L’Africa si fa grande
La minaccia cinese

«Aiutiamoli a casa loro!». Questo il «mantra» populista, spesso svuotato di reali contenuti propositivi, utilizzato da molti ogni qualvolta si cerchi di affrontare il delicatissimo tema, pieno di chiaroscuri e contraddittorie sfaccettature, dell’emigrazione da vari Paesi africani verso l’Europa. Al di là delle tante meravigliose iniziative di volontariato, tra cui spiccano quelle delle missioni cristiane, nessuno fino ad oggi è stato in grado di elaborare a livello politico seri interventi strutturali. Ancor più inquietante è che nessun Paese europeo e tantomeno l’Unione europea prendano a cuore quello che l’Africa sta cercando di fare in autonomia per risolvere i propri atavici problemi.

Pochissima attenzione, anche da un punto di vista mediatico e cronachistico, è stata infatti riservata ad un’iniziativa che parte da lontano e che avrebbe invece meritato un eccezionale e coordinato sostegno complessivo.

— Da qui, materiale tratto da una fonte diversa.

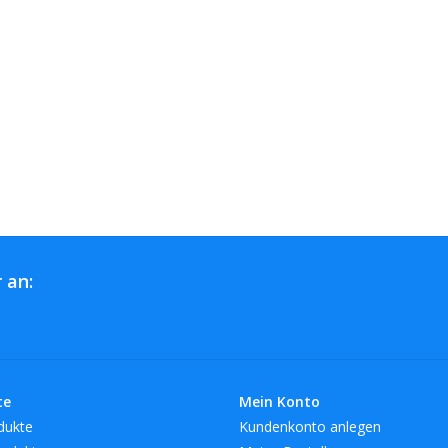
 an:
te
Mein Konto
dukte
Kundenkonto anlegen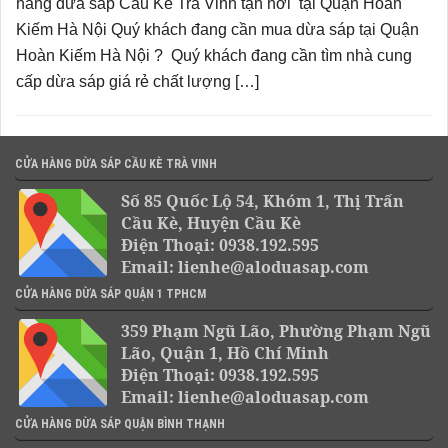
hàng dừa sáp Cầu Kè Trà Vinh tận nơi tại Quận Hoàn
Kiếm Hà Nội Quý khách đang cần mua dừa sáp tại Quận
Hoàn Kiếm Hà Nội ? Quý khách đang cần tìm nhà cung
cấp dừa sáp giá rẻ chất lượng […]
CỬA HÀNG DỪA SÁP CẦU KÈ TRÀ VINH
Số 85 Quốc Lộ 54, Khóm 1, Thị Trấn
Cầu Kè, Huyện Cầu Kè
Điện Thoại: 0938.192.595
Email: lienhe@aloduasap.com
CỬA HÀNG DỪA SÁP QUẬN 1 TPHCM
359 Phạm Ngũ Lão, Phường Phạm Ngũ
Lão, Quận 1, Hồ Chí Minh
Điện Thoại: 0938.192.595
Email: lienhe@aloduasap.com
CỬA HÀNG DỪA SÁP QUẬN BÌNH THẠNH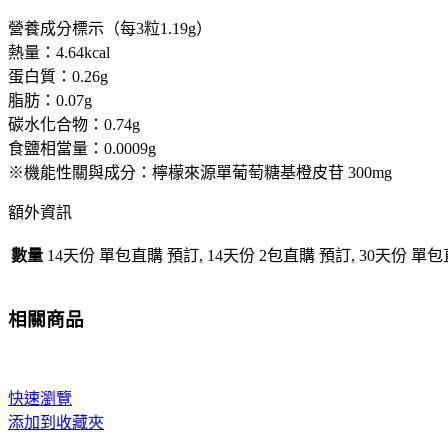
42
營養成分標示（每3粒1.19g）
粒/14
熱量：4.64kcal
天
蛋白質：0.26g
份
90
脂肪：0.07g
粒/30
碳水化合物：0.74g
天
食鹽相當量：0.0009g
份
※機能性關與成分：檸檬來源單葡萄糖基橙皮苷 300mg
大
額外資訊
阪
實
數量
14天份 單包直購 預訂, 14天份 2包直購 預訂, 30天份 
體
藥
妝
相關商品
店
直
送
快速瀏覽
數
添加到收藏夾
量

Nel maggio 2013 ad Addis Abeba 55 Stati africani hanno concordato un programma chiamato «Agenda 2063», che si poneva l’obiettivo di realizzare «un’Africa integrata, prospera e pacifica guidata dai suoi stessi cittadini e che deve rappresentare una forza dinamica sulla scena internazionale».

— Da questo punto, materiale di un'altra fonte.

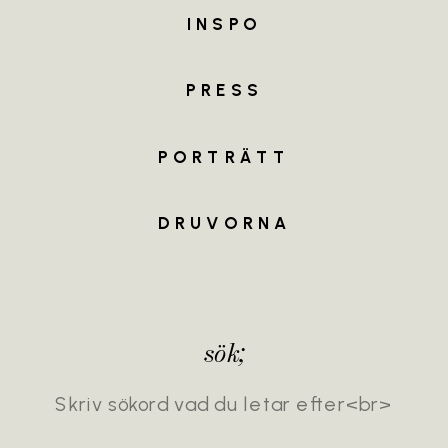
INSPO
MEET
THE
TEAM
PRESS
PORTRÄTT
DRUVORNA
sök;
Search
for: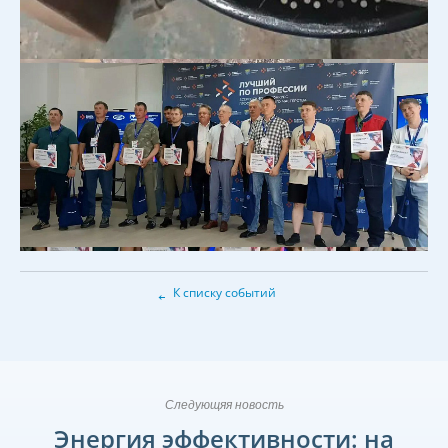
←
К списку событий
Следующяя новость
Энергия эффективности: на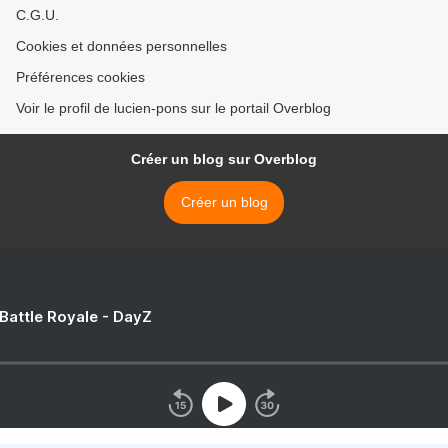
C.G.U.
Cookies et données personnelles
Préférences cookies
Voir le profil de lucien-pons sur le portail Overblog
Créer un blog sur Overblog
Créer un blog
 Battle Royale - DayZ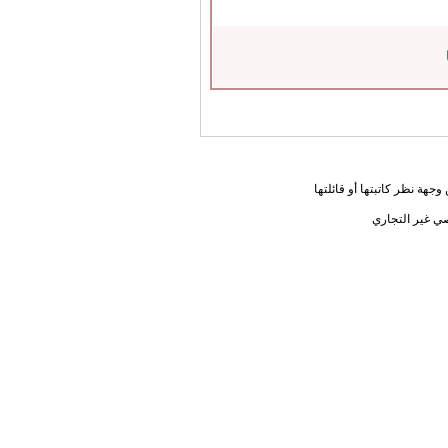
جهة نظر كاتبتها أو قائلتها
ي غير التجاري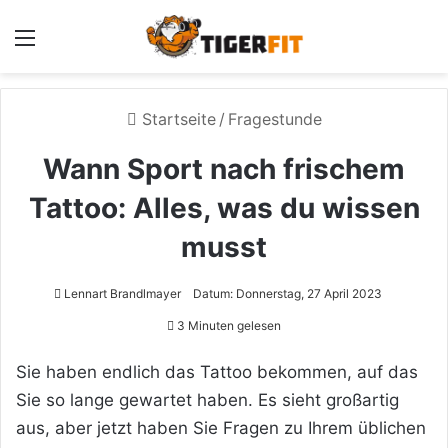
Menü
Startseite
/
Fragestunde
Wann Sport nach frischem
Tattoo: Alles, was du wissen
musst
Lennart Brandlmayer
Datum: Donnerstag, 27 April 2023
3 Minuten gelesen
Sie haben endlich das Tattoo bekommen, auf das
Sie so lange gewartet haben. Es sieht großartig
aus, aber jetzt haben Sie Fragen zu Ihrem üblichen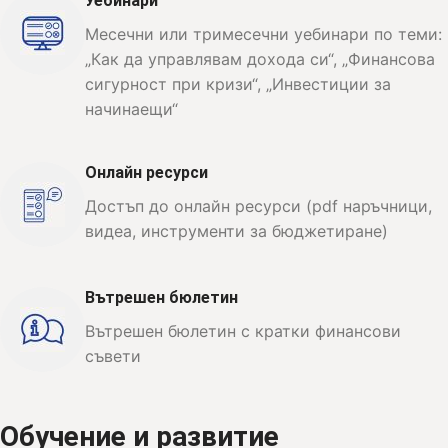
Уебинари
Месечни или тримесечни уебинари по теми:
„Как да управлявам дохода си“, „Финансова
сигурност при кризи“, „Инвестиции за
начинаещи“
Oнлайн ресурси
Достъп до онлайн ресурси (pdf наръчници,
видеа, инструменти за бюджетиране)
Вътрешен бюлетин
Вътрешен бюлетин с кратки финансови
съвети
Обучение и развитие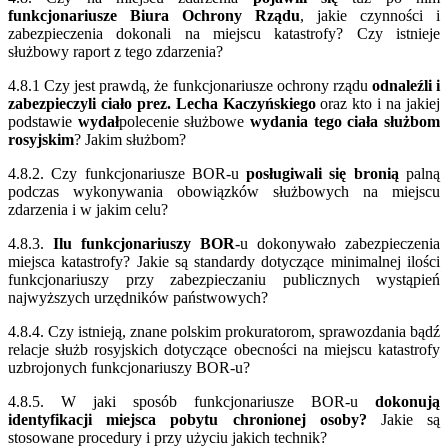
funkcjonariusze Biura Ochrony Rządu
, jakie czynności i
zabezpieczenia dokonali na miejscu katastrofy? Czy istnieje
służbowy raport z tego zdarzenia?
4.8.1 Czy jest prawdą, że funkcjonariusze ochrony rządu
odnaleźli i
zabezpieczyli ciało prez. Lecha Kaczyńskiego
oraz kto i na jakiej
podstawie
wydał
polecenie służbowe
wydania tego ciała służbom
rosyjskim
? Jakim służbom?
4.8.2. Czy funkcjonariusze BOR-u
posługiwali się bronią
palną
podczas wykonywania obowiązków służbowych na miejscu
zdarzenia i w jakim celu?
4.8.3.
Ilu funkcjonariuszy BOR
-u dokonywało zabezpieczenia
miejsca katastrofy? Jakie są standardy dotyczące minimalnej ilości
funkcjonariuszy przy zabezpieczaniu publicznych wystąpień
najwyższych urzędników państwowych?
4.8.4. Czy istnieją, znane polskim prokuratorom, sprawozdania bądź
relacje służb rosyjskich dotyczące obecności na miejscu katastrofy
uzbrojonych funkcjonariuszy BOR-u?
4.8.5. W jaki sposób funkcjonariusze BOR-u
dokonują
identyfikacji miejsca pobytu chronionej osoby?
Jakie są
stosowane procedury i przy użyciu jakich technik?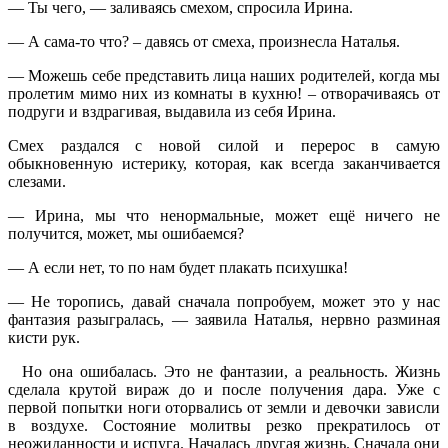
— Ты чего, — заливаясь смехом, спросила Ирина.
— А сама-то что? – давясь от смеха, произнесла Наталья.
— Можешь себе представить лица наших родителей, когда мы
пролетим мимо них из комнаты в кухню! – отворачиваясь от
подруги и вздрагивая, выдавила из себя Ирина.
Смех раздался с новой силой и перерос в самую
обыкновенную истерику, которая, как всегда заканчивается
слезами.
— Ирина, мы что ненормальные, может ещё ничего не
получится, может, мы ошибаемся?
— А если нет, то по нам будет плакать психушка!
— Не торопись, давай сначала попробуем, может это у нас
фантазия разыгралась, — заявила Наталья, нервно разминая
кисти рук.
Но она ошибалась. Это не фантазии, а реальность. Жизнь
сделала крутой вираж до и после получения дара. Уже с
первой попытки ноги оторвались от земли и девочки зависли
в воздухе. Состояние молитвы резко прекратилось от
неожиданности и испуга. Началась другая жизнь. Сначала они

Negli anni successivi si sono susseguiti discussioni, incontri e congressi, fino al «Vertice straordinario dei capi di Stato africani di Niamey» del 7 luglio scorso, che ha prodotto un accordo di valore epocale. Si è deciso, infatti, di ridurre del 90% i dazi imposti per il commercio tra i Paesi africani, che penalizzavano enormemente gli scambi interni rendendo più convenienti quelli con il resto del mondo. L’accordo è stato firmato da 54 dei 55 membri dell’Unione, essendosi astenuta l’Eritrea per le tensioni con l’Etiopia, successivamente superate per l’opera svolta dal primo ministro etiope Abiy Ahmed Ali, insignito quest’anno del Nobel per la Pace. Si prevede che, con la quasi eliminazione dei dazi, entro il 2025 il commercio infra-africano crescerà dal 15% al 40%, sviluppando un mercato di 1,2 miliardi di consumatori che potrebbero raddoppiare entro il 2050. Si è compiuto, in tal modo, il primo passo di un percorso, puntualmente tracciato nell’Agenda 2063, che prevede la realizzazione nel 2025 del «Mercato comune africano» e nel 2030 dell’Unione monetaria, riprendendo l’esperienza dell’Unione europea.

Nel frattempo, però, continuano a realizzarsi in Africa iniziative di stampo neo-coloniale, come quelle poste in essere dall’inizio del secolo dalla Cina. Un’analisi della McKinsey, svolta alla fine dello scorso anno, ha evidenziato che tra il 2000 e il 2016 sono stati finanziati dalla Cina in Africa circa 3.000 progetti infrastrutturali. Sono stati concessi prestiti per 86 miliardi di dollari a vari governi africani. Sono stati realizzati oltre 200 miliardi di dollari di scambi commerciali. Sono state costituite in Africa oltre 10.000 società cinesi che hanno creato più di 300.000 posti di lavoro per lavoratori africani. In cambio di questi interventi, sono stati ottenuti concreti vantaggi per lo sfruttamento di materie prime quali petrolio, ferro, rame e zinco, fondamentali per alimentare la crescita interna e internazionale programmata da Xi Jinping. Il continente africano, quindi, vive in questo momento due diverse prospettive: da una parte vi è il progetto «Agenda 2063» che potrebbe incidere sugli assetti geopolitici mondiali, avendo come prospettiva il rinascimento dell’Africa e il «panafricanismo»; dall’altra c’è la crescente minaccia di un «neo-colonialismo» di stampo cinese, destinato a produrre effetti disastrosi sull’evoluzione socio-politica dell’Africa, come precedenti drammatiche esperienze hanno insegnato.

L’Unione europea, chiamata ad affrontare i flussi migratori in modo assai più corale di come sta facendo, da vera «Unione», non dovrebbe assolutamente attendere che l’Africa agisca isolata nella risoluzione dei suoi tanti drammi interni e nella valorizzazione delle sue tante potenzialità. A Niamey si è dato concreto avvio ad un grande disegno che rappresenta una sfida anche per la cooperazione internazionale e che deve in tutti i modi essere sostenuto.